Collected data
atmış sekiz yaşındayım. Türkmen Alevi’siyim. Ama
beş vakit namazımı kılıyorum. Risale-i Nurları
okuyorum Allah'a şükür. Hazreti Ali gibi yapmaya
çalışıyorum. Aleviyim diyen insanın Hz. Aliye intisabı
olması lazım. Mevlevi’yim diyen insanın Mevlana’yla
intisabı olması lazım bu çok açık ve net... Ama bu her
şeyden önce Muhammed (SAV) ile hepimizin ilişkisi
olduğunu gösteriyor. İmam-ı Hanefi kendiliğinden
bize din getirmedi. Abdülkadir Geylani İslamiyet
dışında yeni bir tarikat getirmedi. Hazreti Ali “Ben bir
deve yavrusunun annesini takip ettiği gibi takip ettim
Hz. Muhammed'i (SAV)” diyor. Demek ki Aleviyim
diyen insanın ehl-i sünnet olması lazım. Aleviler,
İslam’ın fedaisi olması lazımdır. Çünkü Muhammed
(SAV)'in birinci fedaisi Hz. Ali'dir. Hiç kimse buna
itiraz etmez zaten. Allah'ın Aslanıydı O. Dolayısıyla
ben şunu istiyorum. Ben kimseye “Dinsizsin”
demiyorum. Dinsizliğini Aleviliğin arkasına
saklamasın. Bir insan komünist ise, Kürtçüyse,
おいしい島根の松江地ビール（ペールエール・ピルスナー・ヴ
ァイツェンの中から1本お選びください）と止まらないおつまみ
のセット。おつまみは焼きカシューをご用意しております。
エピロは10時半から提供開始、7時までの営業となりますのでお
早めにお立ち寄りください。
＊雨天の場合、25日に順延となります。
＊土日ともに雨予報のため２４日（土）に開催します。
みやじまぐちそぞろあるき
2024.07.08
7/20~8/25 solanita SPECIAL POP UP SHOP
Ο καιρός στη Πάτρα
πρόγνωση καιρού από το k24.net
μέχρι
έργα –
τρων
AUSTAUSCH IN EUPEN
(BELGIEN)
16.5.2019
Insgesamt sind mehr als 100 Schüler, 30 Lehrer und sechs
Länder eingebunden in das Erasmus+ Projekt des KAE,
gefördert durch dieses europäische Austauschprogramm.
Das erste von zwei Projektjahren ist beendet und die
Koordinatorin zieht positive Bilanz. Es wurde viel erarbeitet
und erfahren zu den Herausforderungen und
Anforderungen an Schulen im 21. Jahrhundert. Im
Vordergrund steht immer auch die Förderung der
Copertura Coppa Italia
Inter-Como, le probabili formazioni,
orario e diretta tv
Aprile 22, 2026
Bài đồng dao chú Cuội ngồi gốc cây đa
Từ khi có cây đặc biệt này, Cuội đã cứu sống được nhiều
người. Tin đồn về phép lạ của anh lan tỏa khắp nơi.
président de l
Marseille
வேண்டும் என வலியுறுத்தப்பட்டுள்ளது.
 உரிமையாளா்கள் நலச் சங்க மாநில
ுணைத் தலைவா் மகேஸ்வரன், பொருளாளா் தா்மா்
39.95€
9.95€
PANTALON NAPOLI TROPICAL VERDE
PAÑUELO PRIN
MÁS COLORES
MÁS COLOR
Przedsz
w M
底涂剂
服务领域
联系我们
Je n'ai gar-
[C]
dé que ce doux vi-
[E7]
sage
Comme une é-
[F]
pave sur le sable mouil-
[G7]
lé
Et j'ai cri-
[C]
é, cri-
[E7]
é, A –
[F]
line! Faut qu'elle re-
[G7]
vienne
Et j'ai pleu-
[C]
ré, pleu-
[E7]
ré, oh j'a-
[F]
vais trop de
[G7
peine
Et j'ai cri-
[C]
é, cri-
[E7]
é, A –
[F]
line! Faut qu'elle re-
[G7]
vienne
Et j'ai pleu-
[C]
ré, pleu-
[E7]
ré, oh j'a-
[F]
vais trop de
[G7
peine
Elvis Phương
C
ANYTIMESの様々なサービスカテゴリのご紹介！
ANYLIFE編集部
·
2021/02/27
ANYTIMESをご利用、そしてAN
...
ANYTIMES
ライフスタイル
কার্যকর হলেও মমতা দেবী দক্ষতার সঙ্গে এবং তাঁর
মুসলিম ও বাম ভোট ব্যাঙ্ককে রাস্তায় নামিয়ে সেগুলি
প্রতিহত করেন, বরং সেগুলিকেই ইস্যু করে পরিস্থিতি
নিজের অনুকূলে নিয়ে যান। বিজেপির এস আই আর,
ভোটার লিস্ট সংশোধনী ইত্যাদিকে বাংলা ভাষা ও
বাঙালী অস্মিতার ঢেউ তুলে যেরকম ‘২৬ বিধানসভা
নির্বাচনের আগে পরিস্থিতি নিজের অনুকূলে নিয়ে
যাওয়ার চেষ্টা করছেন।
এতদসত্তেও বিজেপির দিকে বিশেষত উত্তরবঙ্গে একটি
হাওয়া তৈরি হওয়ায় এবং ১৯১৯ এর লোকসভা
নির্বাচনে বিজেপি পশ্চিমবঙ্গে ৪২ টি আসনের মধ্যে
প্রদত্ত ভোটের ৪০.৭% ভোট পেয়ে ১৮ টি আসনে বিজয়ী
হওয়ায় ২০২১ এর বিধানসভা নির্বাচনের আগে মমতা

• [PROBLEM TO SOLVE] Restate all of the data above. Match it word for word.

• [SOLUTION]
atmış sekiz yaşındayım. Türkmen Alevi’siyim. Ama
beş vakit namazımı kılıyorum. Risale-i Nurları
okuyorum Allah'a şükür. Hazreti Ali gibi yapmaya
çalışıyorum. Aleviyim diyen insanın Hz. Aliye intisabı
olması lazım. Mevlevi’yim diyen insanın Mevlana’yla
intisabı olması lazım bu çok açık ve net... Ama bu her
şeyden önce Muhammed (SAV) ile hepimizin ilişkisi
olduğunu gösteriyor. İmam-ı Hanefi kendiliğinden
bize din getirmedi. Abdülkadir Geylani İslamiyet
dışında yeni bir tarikat getirmedi. Hazreti Ali “Ben bir
deve yavrusunun annesini takip ettiği gibi takip ettim
Hz. Muhammed'i (SAV)” diyor. Demek ki Aleviyim
diyen insanın ehl-i sünnet olması lazım. Aleviler,
İslam’ın fedaisi olması lazımdır. Çünkü Muhammed
(SAV)'in birinci fedaisi Hz. Ali'dir. Hiç kimse buna
itiraz etmez zaten. Allah'ın Aslanıydı O. Dolayısıyla
ben şunu istiyorum. Ben kimseye “Dinsizsin”
demiyorum. Dinsizliğini Aleviliğin arkasına
saklamasın. Bir insan komünist ise, Kürtçüyse,
おいしい島根の松江地ビール（ペールエール・ピルスナー・ヴ
ァイツェンの中から1本お選びください）と止まらないおつまみ
のセット。おつまみは焼きカシューをご用意しております。
エピロは10時半から提供開始、7時までの営業となりますのでお
早めにお立ち寄りください。
＊雨天の場合、25日に順延となります。
＊土日ともに雨予報のため２４日（土）に開催します。
みやじまぐちそぞろあるき
2024.07.08
7/20~8/25 solanita SPECIAL POP UP SHOP
Ο καιρός στη Πάτρα
πρόγνωση καιρού από το k24.net
μέχρι
έργα –
τρων
AUSTAUSCH IN EUPEN
(BELGIEN)
16.5.2019
Insgesamt sind mehr als 100 Schüler, 30 Lehrer und sechs
Länder eingebunden in das Erasmus+ Projekt des KAE,
gefördert durch dieses europäische Austauschprogramm.
Das erste von zwei Projektjahren ist beendet und die
Koordinatorin zieht positive Bilanz. Es wurde viel erarbeitet
und erfahren zu den Herausforderungen und
Anforderungen an Schulen im 21. Jahrhundert. Im
Vordergrund steht immer auch die Förderung der
Copertura Coppa Italia
Inter-Como, le probabili formazioni,
orario e diretta tv
Aprile 22, 2026
Bài đồng dao chú Cuội ngồi gốc cây đa
Từ khi có cây đặc biệt này, Cuội đã cứu sống được nhiều
người. Tin đồn về phép lạ của anh lan tỏa khắp nơi.
président de l
Marseille
வேண்டும் என வலியுறுத்தப்பட்டுள்ளது.
 உரிமையாளா்கள் நலச் சங்க மாநில
ுணைத் தலைவா் மகேஸ்வரன், பொருளாளா் தா்மா்
39.95€
9.95€
PANTALON NAPOLI TROPICAL VERDE
PAÑUELO PRIN
MÁS COLORES
MÁS COLOR
Przedsz
w M
底涂剂
服务领域
联系我们
Je n'ai gar-
[C]
dé que ce doux vi-
[E7]
sage
Comme une é-
[F]
pave sur le sable mouil-
[G7]
lé
Et j'ai cri-
[C]
é, cri-
[E7]
é, A –
[F]
line! Faut qu'elle re-
[G7]
vienne
Et j'ai pleu-
[C]
ré, pleu-
[E7]
ré, oh j'a-
[F]
vais trop de
[G7
peine
Et j'ai cri-
[C]
é, cri-
[E7]
é, A –
[F]
line! Faut qu'elle re-
[G7]
vienne
Et j'ai pleu-
[C]
ré, pleu-
[E7]
ré, oh j'a-
[F]
vais trop de
[G7
peine
Elvis Phương
C
ANYTIMESの様々なサービスカテゴリのご紹介！
ANYLIFE編集部
·
2021/02/27
ANYTIMESをご利用、そしてAN
...
ANYTIMES
ライフスタイル
কার্যকর হলেও মমতা দেবী দক্ষতার সঙ্গে এবং তাঁর
মুসলিম ও বাম ভোট ব্যাঙ্ককে রাস্তায় নামিয়ে সেগুলি
প্রতিহত করেন, বরং সেগুলিকেই ইস্যু করে পরিস্থিতি
নিজের অনুকূলে নিয়ে যান। বিজেপির এস আই আর,
ভোটার লিস্ট সংশোধনী ইত্যাদিকে বাংলা ভাষা ও
বাঙালী অস্মিতার ঢেউ তুলে যেরকম ‘২৬ বিধানসভা
নির্বাচনের আগে পরিস্থিতি নিজের অনুকূলে নিয়ে
যাওয়ার চেষ্টা করছেন।
এতদসত্তেও বিজেপির দিকে বিশেষত উত্তরবঙ্গে একটি
হাওয়া তৈরি হওয়ায় এবং ১৯১৯ এর লোকসভা
নির্বাচনে বিজেপি পশ্চিমবঙ্গে ৪২ টি আসনের মধ্যে
প্রদত্ত ভোটের ৪০.৭% ভোট পেয়ে ১৮ টি আসনে বিজয়ী
হওয়ায় ২০২১ এর বিধানসভা নির্বাচনের আগে মমতা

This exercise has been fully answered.